N° 1: «Une décision choquante»
L’ATF 141 I 70 a remporté la palme de «l’arrêt le plus désolant» à l’unanimité du jury de plaidoyer, composé de Roland Fank-hauser, professeur de droit civil et de procédure civile à l’Université de Bâle, de Christof Riedo, professeur de droit pénal et de procédure pénale à l’Université de Fribourg, et de Bernhard Rütsche, professeur de droit public et de philosophie du droit à l’Université de Lucerne. Dans cette affaire, une avocate commise d’office avait mandaté une collègue pour la représenter, en raison d’un problème survenu pendant sa grossesse. Mais elle a dû prendre en charge ces frais de représentation. Une décision confirmée par le Tribunal fédéral, qui estime que la recourante aurait dû obtenir l’autorisation du tribunal avant de mandater une collègue.
Pour Christof Riedo, cette décision est «choquante» dans son résultat, car les avocats sont obligés de par la loi d’accepter les mandats d’office. S’ils se font remplacer, ils devront, avec cet arrêt, rétribuer eux-mêmes leur représentant. Roland Fankhauser partage cet avis.
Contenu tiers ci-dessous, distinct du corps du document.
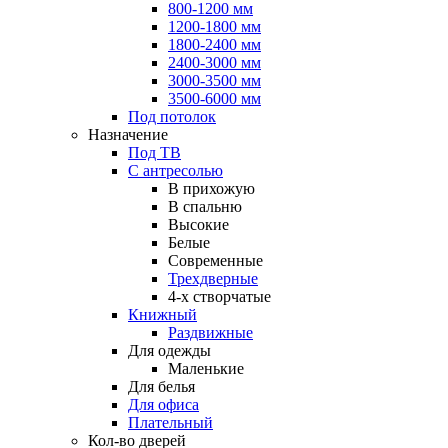
800-1200 мм
1200-1800 мм
1800-2400 мм
2400-3000 мм
3000-3500 мм
3500-6000 мм
Под потолок
Назначение
Под ТВ
С антресолью
В прихожую
В спальню
Высокие
Белые
Современные
Трехдверные
4-х створчатые
Книжный
Раздвижные
Для одежды
Маленькие
Для белья
Для офиса
Плательный
Кол-во дверей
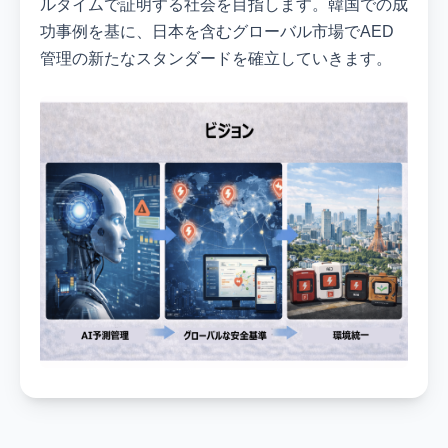
ルタイムで証明する社会を目指します。韓国での成
功事例を基に、日本を含むグローバル市場でAED
管理の新たなスタンダードを確立していきます。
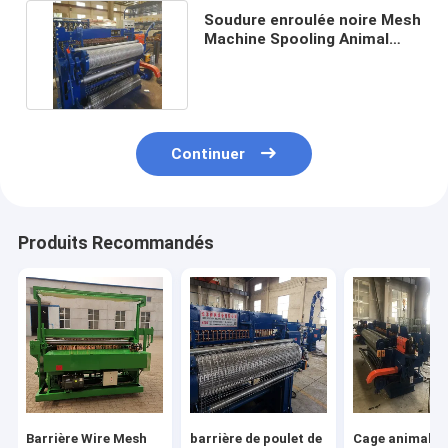
Soudure enroulée noire Mesh
Machine Spooling Animal
Cages de fil de 4ft
Continuer
Produits Recommandés
Barrière Wire Mesh
barrière de poulet de
Cage animale 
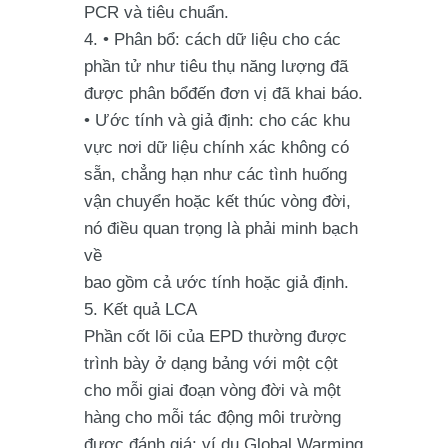
PCR và tiêu chuẩn.
• Phân bổ: cách dữ liệu cho các
phần tử như tiêu thụ năng lượng đã
được phân bổđến đơn vị đã khai báo.
• Ước tính và giả định: cho các khu
vực nơi dữ liệu chính xác không có
sẵn, chẳng hạn như các tình huống
vận chuyển hoặc kết thúc vòng đời,
nó điều quan trọng là phải minh bạch
về
bao gồm cả ước tính hoặc giả định.
Kết quả LCA
Phần cốt lõi của EPD thường được
trình bày ở dạng bảng với một cột
cho mỗi giai đoạn vòng đời và một
hàng cho mỗi tác động môi trường
được đánh giá: ví dụ Global Warming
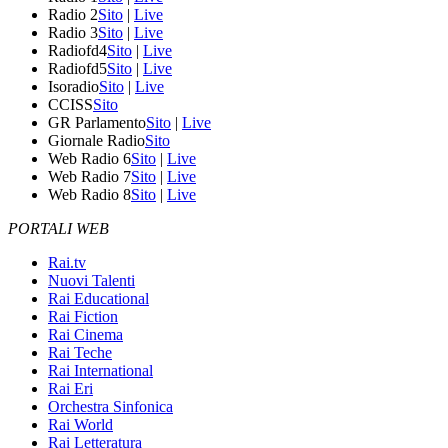
Radio 2
Sito
|
Live
Radio 3
Sito
|
Live
Radiofd4
Sito
|
Live
Radiofd5
Sito
|
Live
Isoradio
Sito
|
Live
CCISS
Sito
GR Parlamento
Sito
|
Live
Giornale Radio
Sito
Web Radio 6
Sito
|
Live
Web Radio 7
Sito
|
Live
Web Radio 8
Sito
|
Live
PORTALI WEB
Rai.tv
Nuovi Talenti
Rai Educational
Rai Fiction
Rai Cinema
Rai Teche
Rai International
Rai Eri
Orchestra Sinfonica
Rai World
Rai Letteratura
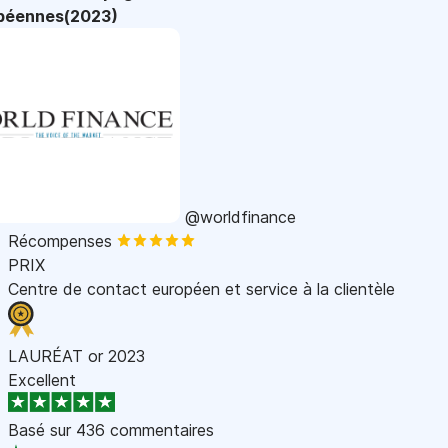
péennes(2023)
@worldfinance
Récompenses
PRIX
Centre de contact européen et service à la clientèle
LAURÉAT or 2023
Excellent
Basé sur
436 commentaires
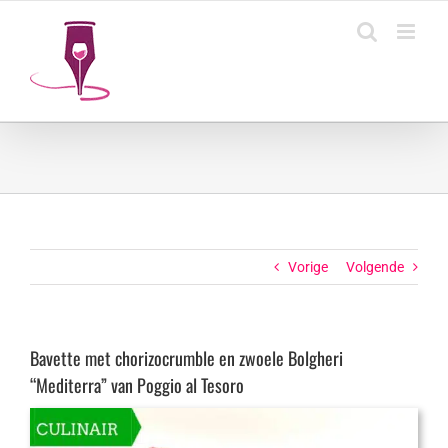
Ga
naar
inhoud
Vorige
Volgende
Bavette met chorizocrumble en zwoele Bolgheri
“Mediterra” van Poggio al Tesoro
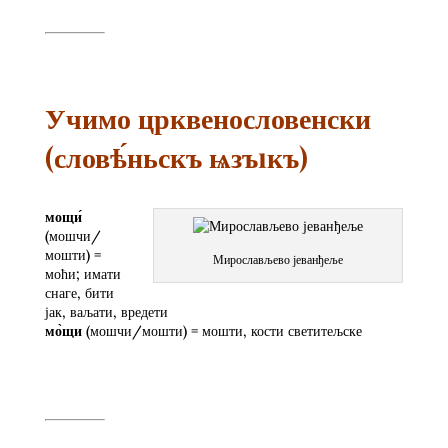
Учимо црквенословенски
(словѣ́ньскъ ѩзъıкъ)
мо
щи́
(мошчи/
мошти) =
Мирослављево јеванђеље
моћи; имати
снаге, бити
јак, ваљати, вредети
мо̀
щи
(мошчи/мошти) = мошти, кости светитељске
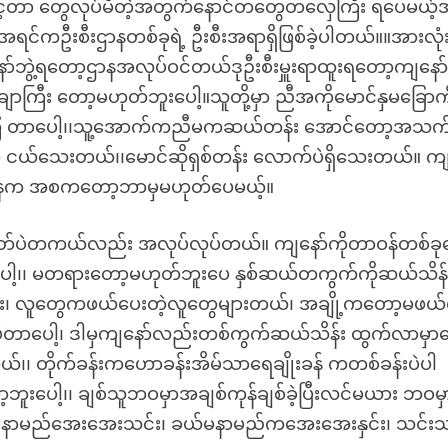
့်တာ တွေလုပ်မိတဲ့အတွက်နောင်တတွေတလှေကြီး ရပေမယ့်
ာ်အရင်ကဦးစီးဌာနတစ်ခုရဲ့ ဦးစီးအရာရှိဖြစ်ခဲ့ပါတယ်။။အားလုံ
်ဘွဲ့ရတော့ဌာနအလုပ်ဝင်တယ်ဒုဦးစီးမှူးရာထူးရတော့ကျနော
ျောကြီး တော့မဟုတ်ဘူးပေါ့။သူတို့မှာ ညီအကိုမောင်နှမခြောက
နေကြ တာပေါ့၊၊သူ့အောက်ကညီမကဆယ်တန်း အောင်တော့အသ
 ငယ်သေးတယ်၊၊မောင်ဆိုရှစ်တန်း လောက်ပဲရှိသေးတယ်။ ကျန
ို့ဌာနက အစကတော့ဘာမှမဟုတ်ပေမယ့်။
တ်ပဲတကယ်လည်း အလုပ်လုပ်တယ်။ ကျနော်ကိုတာဝန်တစ်ခု
ါ့၊၊ မတရားတော့မဟုတ်ဘူးပေ နှစ်ဆယ်တကွက်ကိုဆယ်သိန်
က်သိန်း၊ လူတွေကဖယ်ပေးတဲ့လူတွေများတယ်၊ အချို့ကတော့မဖယ
်တာပေါ့၊ ဒါမှကျနော်လည်းတစ်ကွက်ဆယ်သိန်း ထွက်လာမှာ
က်တယ်၊၊ တိုက်ခန်းကဟောခန်းအိမ်သာရေချိုးခန် ကတစ်ခန်းပဲပါ
းပေါ့၊၊ ချစ်သူဘဝမှာအချစ်ကုန်ချစ်ခဲ့ပြီးလင်မယား ဘဝမှ
့်မိန်းမနာမည်အေးအေးသင်း၊ ခယ်မနာမည်ကအေးအေးနှင်း၊ သင်းသ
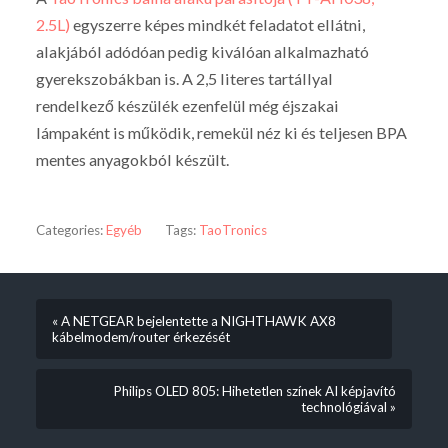
2.5L)
egyszerre képes mindkét feladatot ellátni,
alakjából adódóan pedig kiválóan alkalmazható
gyerekszobákban is. A 2,5 literes tartállyal
rendelkező készülék ezenfelül még éjszakai
lámpaként is működik, remekül néz ki és teljesen BPA
mentes anyagokból készült.
Categories:
Egyéb
Tags:
TaoTronics
« A NETGEAR bejelentette a NIGHTHAWK AX8
kábelmodem/router érkezését
Philips OLED 805: Hihetetlen színek AI képjavító
technológiával »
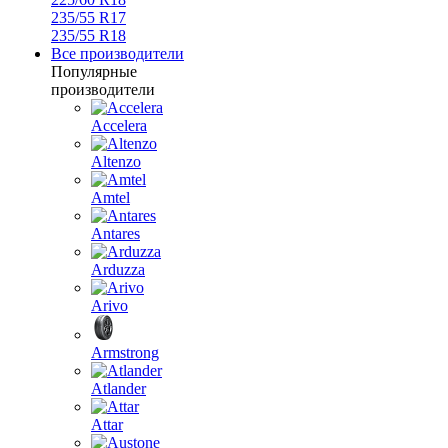
235/55 R17
235/55 R18
Все производители
Популярные
производители
Accelera
Altenzo
Amtel
Antares
Arduzza
Arivo
Armstrong
Atlander
Attar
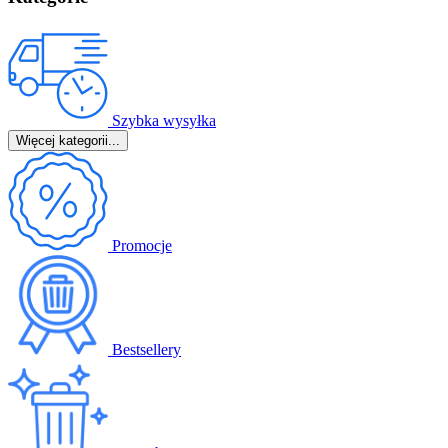
Szybka wysyłka
Więcej kategorii...
Promocje
Bestsellery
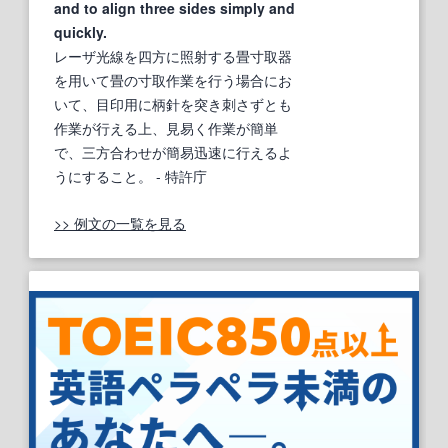
and to align three sides simply and
quickly.
レーザ光線を四方に照射する畳寸取器
を用いて畳の寸取作業を行う場合にお
いて、目印用に柄針を突き刺さずとも
作業が行える上、見易く作業が簡単
で、三方合わせが簡易迅速に行えるよ
うにすること。
- 特許庁
>> 例文の一覧を見る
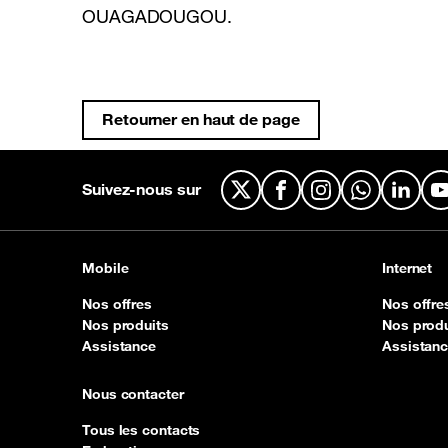
OUAGADOUGOU.
Retourner en haut de page
Suivez-nous sur
X
Facebook
Instagram
WhatsApp
Linked
Mobile
Internet
Nos offres
Nos offre
Nos produits
Nos produ
Assistance
Assistan
Nous contacter
Tous les contacts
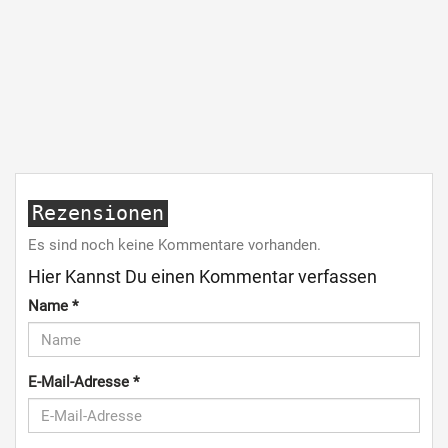
Rezensionen
Es sind noch keine Kommentare vorhanden.
Hier Kannst Du einen Kommentar verfassen
Name
*
E-Mail-Adresse
*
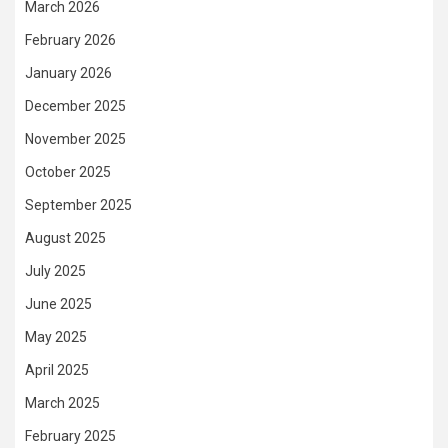
March 2026
February 2026
January 2026
December 2025
November 2025
October 2025
September 2025
August 2025
July 2025
June 2025
May 2025
April 2025
March 2025
February 2025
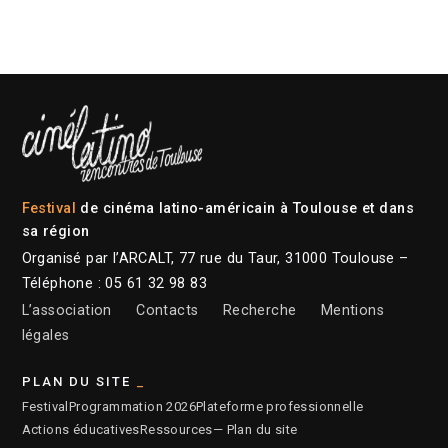
Festival
de cinéma latino-américain à Toulouse et dans
sa région
Organisé par l’ARCALT, 77 rue du Taur, 31000 Toulouse –
Téléphone : 05 61 32 98 83
L’association
Contacts
Recherche
Mentions
légales
PLAN DU SITE
Festival
Programmation 2026
Plateforme professionnelle
Actions éducatives
Ressources
— Plan du site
Il note qu’il faut être attentif en cas de réduction des droits dans l’assistance judiciaire gratuite, car les tribunaux prennent souvent des décisions sans tenir compte de la situation réelle des avocats.
Quant à Bernhard Rütsche, il est surtout dérangé par la portée de cet arrêt: «Le système de l’assistance judicaire gratuite s’en trouve, dans l’ensemble, un peu plus affaibli.» Il ne voit pas d’intérêt public qui justifie d’exiger une autorisation chaque fois qu’un avocat commis d’office doit se faire représenter: «C’est contraire à l’économie de la procédure et inutile sur le plan de la garantie de qualité.»
N° 2: «Rivé à la lettre de la loi»
La deuxième place revient à l’arrêt 9C_209/2015. Une Suissesse a payé 20% des coûts de son hospitalisation, survenue en urgence pendant un séjour à Paris. Elle a ensuite demandé le remboursement de cette somme à son assurance en Suisse, sur la base de l’ordonnance sur l’assurance-maladie, selon laquelle l’assurance de base paie, à l’étranger, jusqu’au double du tarif helvétique. Elle a échoué devant le TF, qui estime que, selon les règles européennes de coordination, la participation aux coûts dépend du pays où l’assuré est hospitalisé et non pas de celui où il a souscrit une assurance.
Pour Bernhard Rütsche, cette interprétation est «formaliste»: «On ne peut admettre qu’une disposition interne prévue pour porter assistance aux assurés, en l’occurrence pour prendre en charge les frais de traitement à l’étranger, soit contournée par un accord étatique qui a également pour but d’assister les assurés.» Cette interprétation formaliste, et non téléologique, amène à «un résultat choquant, par ailleurs faux d’un point de vue méthodique».
Christof Riedo n’est pas non plus convaincu par ce jugement. Il est relativement fréquent que le TF fasse une interprétation téléologique d’une disposition. «C’est courant quand il s’agit de faire économiser de l’argent à l’Etat.» Mais on est resté rivé à la lettre de la loi dans ce cas, où il s’agissait de prêter assistance aux patients. Et Roland Fankhauser ne voit pas pourquoi «le droit européen de la coordination en matière de libre circulation devrait mener à un nivellement par le bas. Avec cette interprétation de l’ordonnance sur l’assurance-maladie, on nous prend pour des idiots!»
N° 3: «Formalisme outrancier»
A la troisième place, on trouve l’arrêt 2C_647/2104. Un avocat aurait dû expressément présenter ses écritures comme une opposition, tandis qu’un document d’une assurance-bâtiment était qualifié de décision sans indication correspondante et sans information sur les voies de droit.
Bernhard Rütsche dénonce l’asymétrie des critères de diligence, selon qu’ils s’appliquent aux autorités ou aux parties: «Un document des autorités ayant un caractère de décision devrait être décrit de par la loi comme décision.» Le TF a fait preuve de générosité pour l’assurance-bâtiment dans le cas d’espèce, tandis qu’il se montrait très sévère pour la requête de l’avocat, pour ne pas dire formaliste à outrance. Un avis partagé par les deux autres membres du jury. «Les exigences posées sont très différentes, observe Roland Fankhauser. Une autorité qui émet des décisions peut se permettre de faire des erreurs, mais pas un avocat.»